◆ What is required: Rewrite the text lines of the records below as one numbered list, dropping any blank lines. Omit the pictures from your answer.

Dataset entries
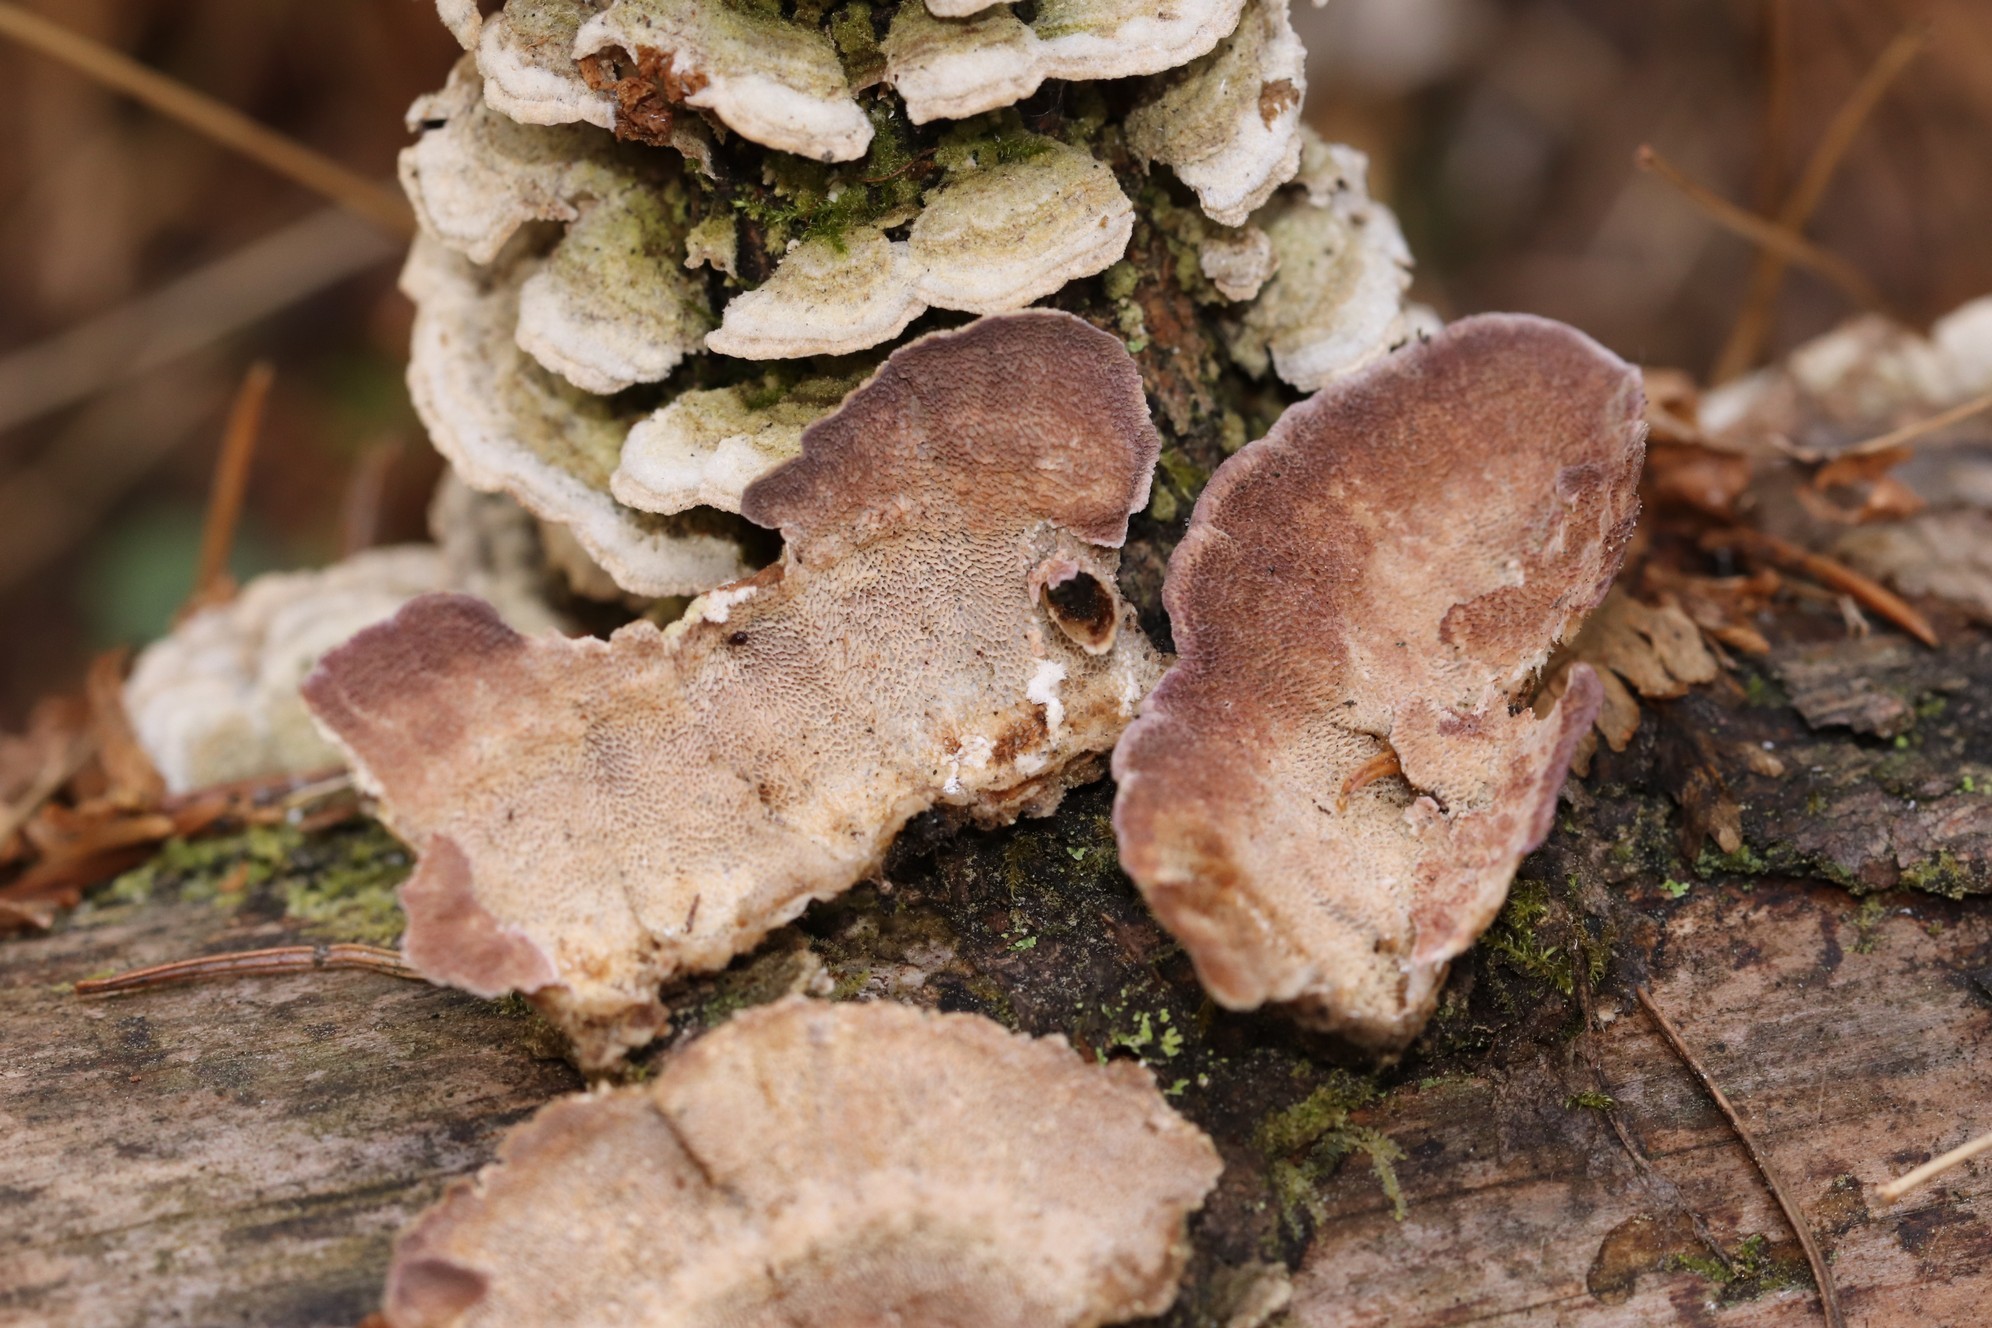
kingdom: Fungi
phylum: Basidiomycota
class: Agaricomycetes
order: Hymenochaetales
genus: Trichaptum
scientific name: Trichaptum abietinum
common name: Purplepore bracket
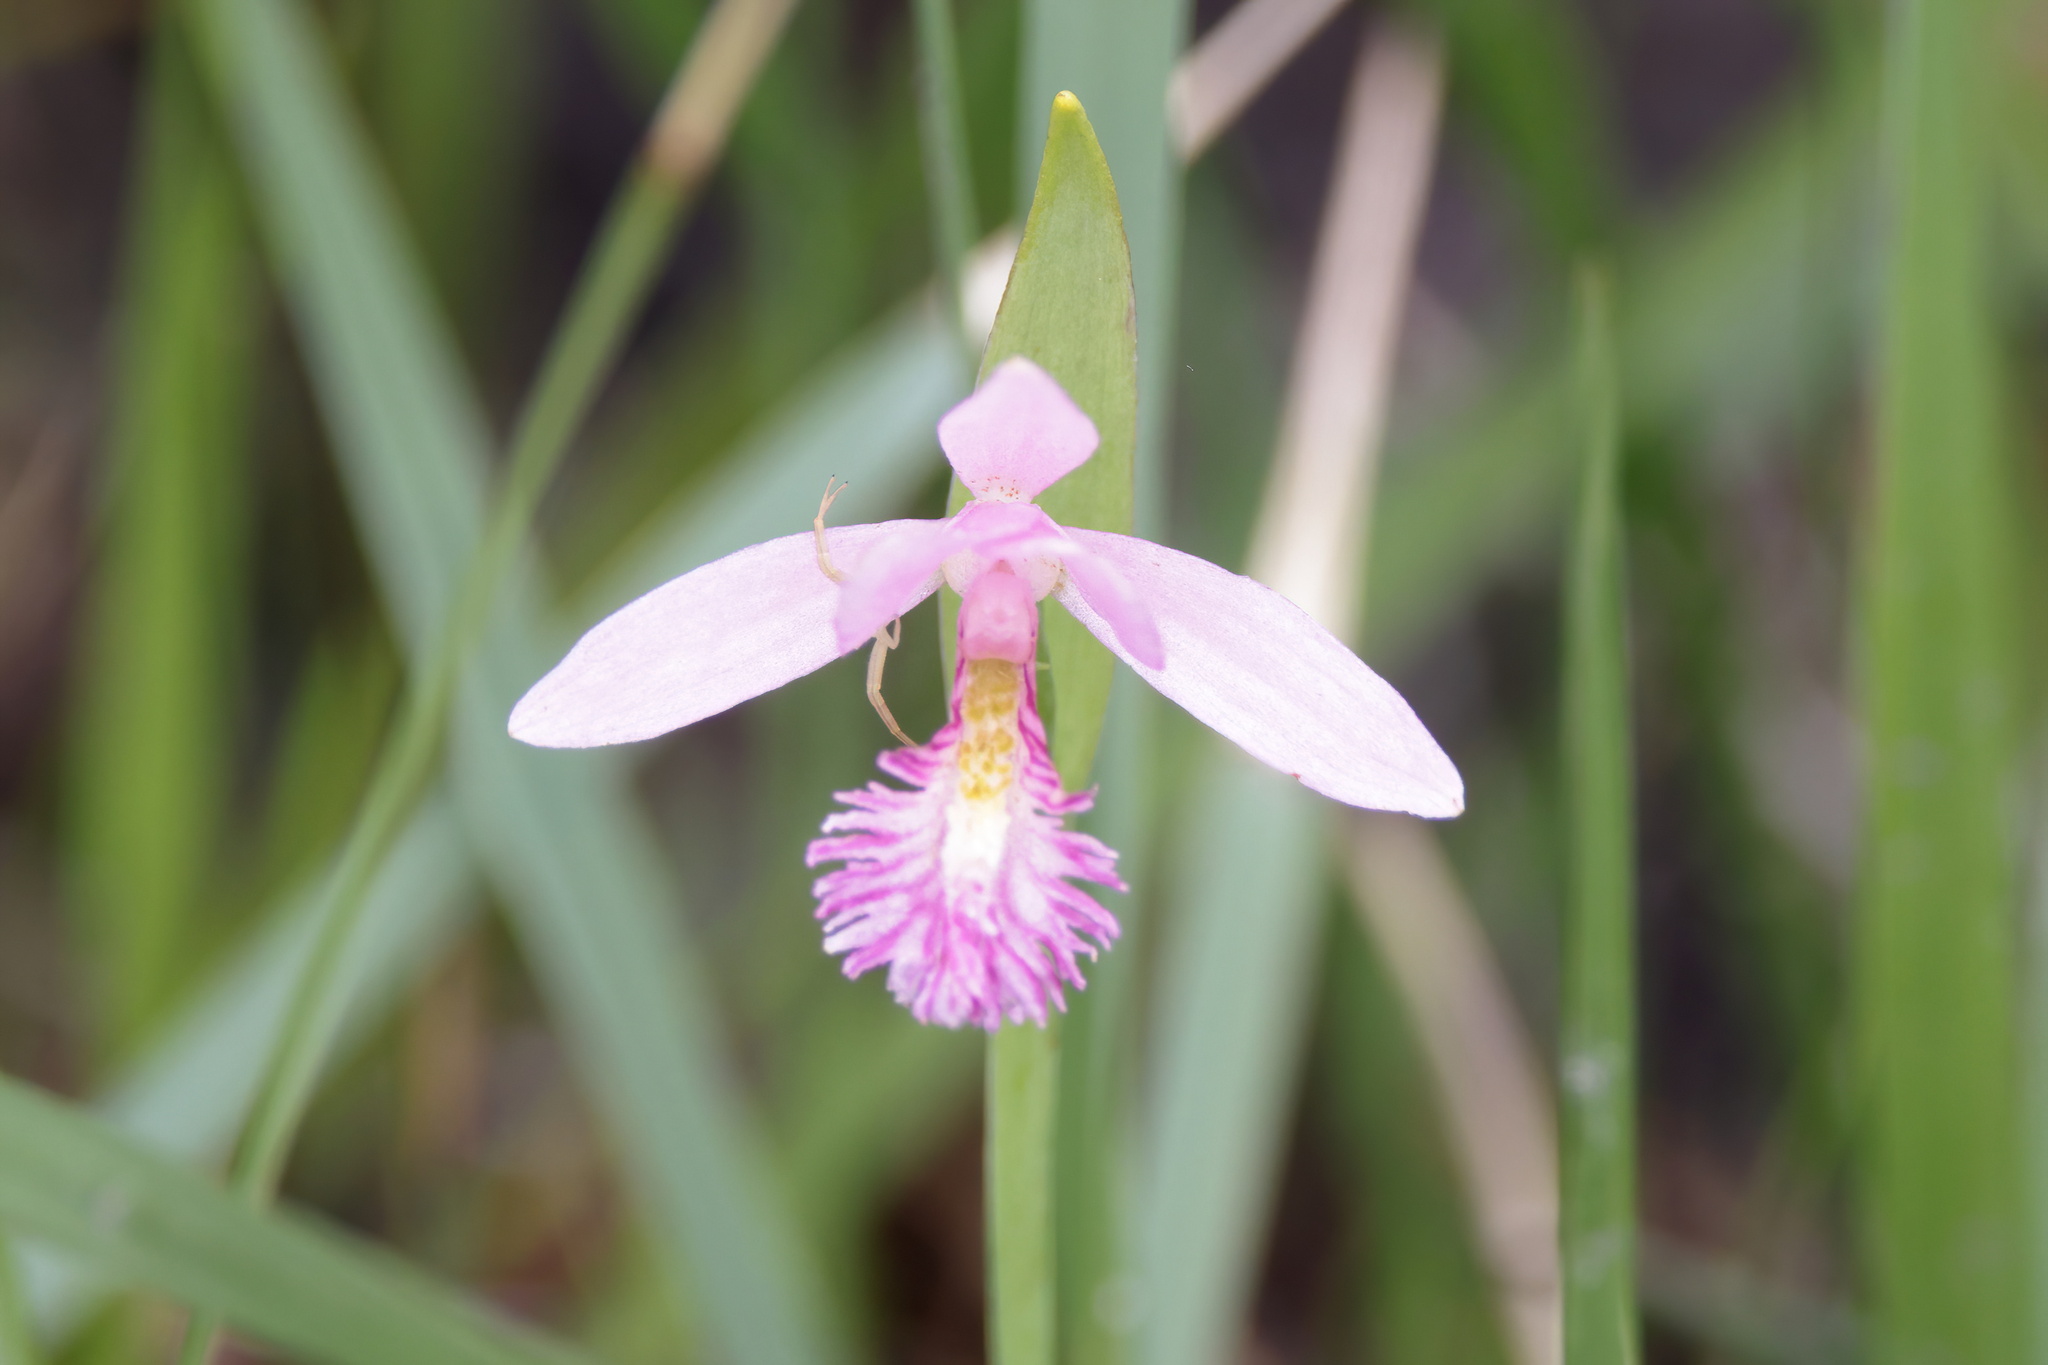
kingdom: Plantae
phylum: Tracheophyta
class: Liliopsida
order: Asparagales
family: Orchidaceae
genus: Pogonia
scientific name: Pogonia ophioglossoides
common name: Rose pogonia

◆ Full response:
1. kingdom: Fungi
2. phylum: Basidiomycota
3. class: Agaricomycetes
4. order: Hymenochaetales
5. genus: Trichaptum
6. scientific name: Trichaptum abietinum
7. common name: Purplepore bracket
8. kingdom: Plantae
9. phylum: Tracheophyta
10. class: Liliopsida
11. order: Asparagales
12. family: Orchidaceae
13. genus: Pogonia
14. scientific name: Pogonia ophioglossoides
15. common name: Rose pogonia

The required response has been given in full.